Raise your hand if you’re guilty of ambiguity? Higher so we can see those of you in the way back row ;D.
Today, I think ambiguity is part of the human condition. It is a skill that many of us learn to survive. Those of us who may have grown up in dysfunctional households (uhum and I’m thinking most of us have) learn that if we’re ambiguous about what we say, we’re less likely to get in trouble and there is more likely an opportunity for us to get approval. For example, we could be ambiguous about what color we prefer, with someone whose opinion matters to us, by our not being definite on our opinion. We could say we prefer beige (instead of rose) which upon listening to and watching for the nuances of the recipient we could easily morph from beige to actually white or maybe yellow or even tan with a hint of brown if the clouds are passing by.
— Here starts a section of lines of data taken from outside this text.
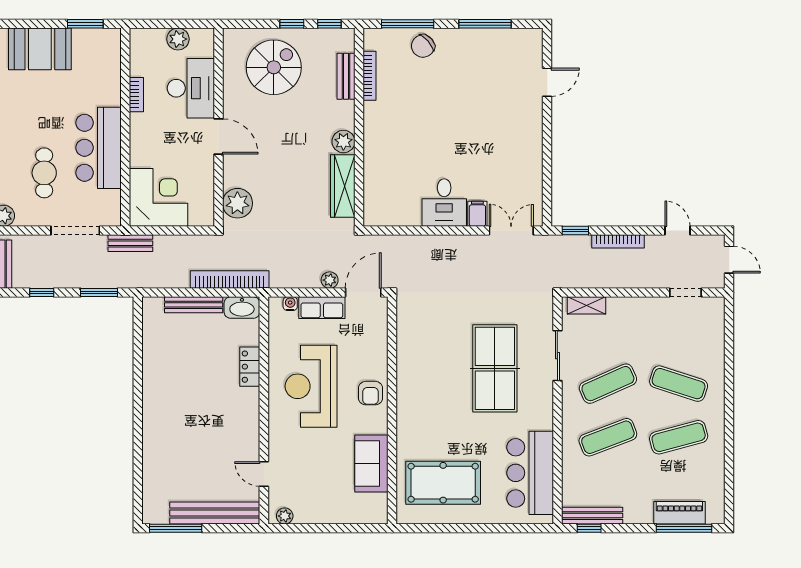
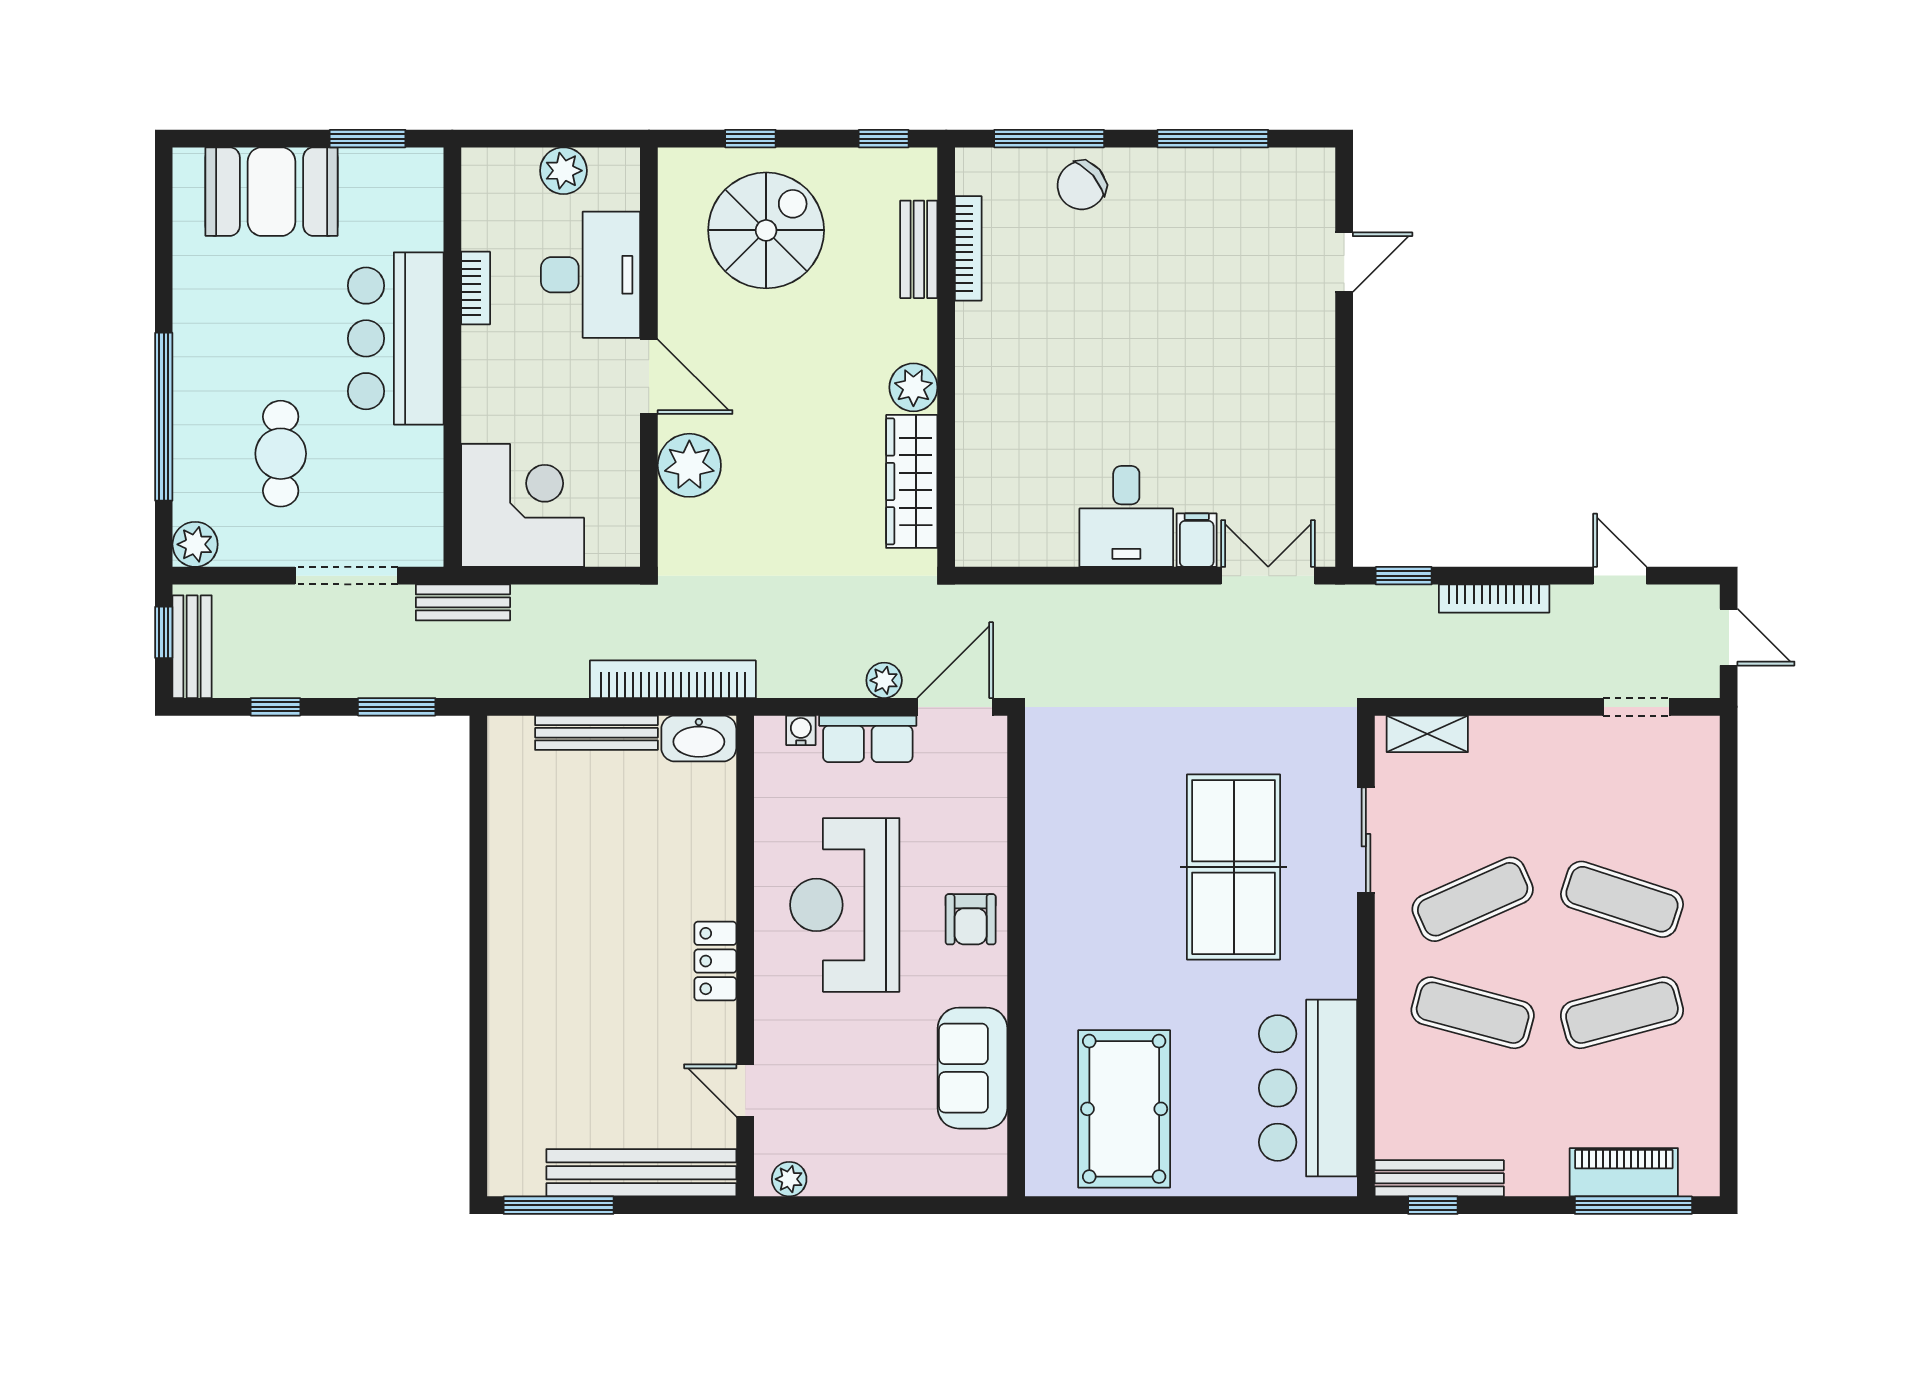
window: (292, 24) -> (750, 139), moved
bar counter: (99, 148) -> (396, 338), moved
plant: (237, 203) -> (689, 465), moved
locker: (250, 367) -> (715, 961), moved
exercise mat: (608, 437) -> (1473, 1013), turned 36
pool table: (443, 483) -> (1124, 1109), turned 90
If we had clearly said that we prefer the color “rose”, we would then find ourself at risk of disapproval or, God forbid, disappointment with our choice.
I learned at a very young age that ambiguity could be a great platform to exercise my manipulation skills. Why, if I was ambiguous about how I felt about something, I could buy just enough time to find out what the consensus of an individual or group was before I said what I felt. And you know that when I said what I felt in that context, I wasn’t really being honest–unless it happened that the individual or group felt the way I really did.
We then take our ambiguity skills with us into the world of our work. My, my, my can we look around in our office or factory or who we deal with on a day-to-day basis in our working environment and notice where ambiguity is oozing out of the sides like a wafting cloud. When we or someone we work with are clear, you know where you/they stand. And many times if we are guilty of being ambiguous a lot of the time, we can sure get miffed about the person who dares to be clear about who they are or what they want.
To get clear about ambiguity means to say what you mean and mean what you say. Use your words to express how you’re feeling even when you may not understand what you’re thinking. It’s okay to not know. You can “feel” a tug in your stomach. You can feel anger rising up and not know why. And it is okay to say, “I’ve got a tugging feeling in my stomach and I am not clear, yet, the reason” instead of waxing over what you’re feeling in order to save face or keep the peace or a hundred other reasons that actually may not even be the real reason you are being ambiguous.
On a clear day you can really see forever.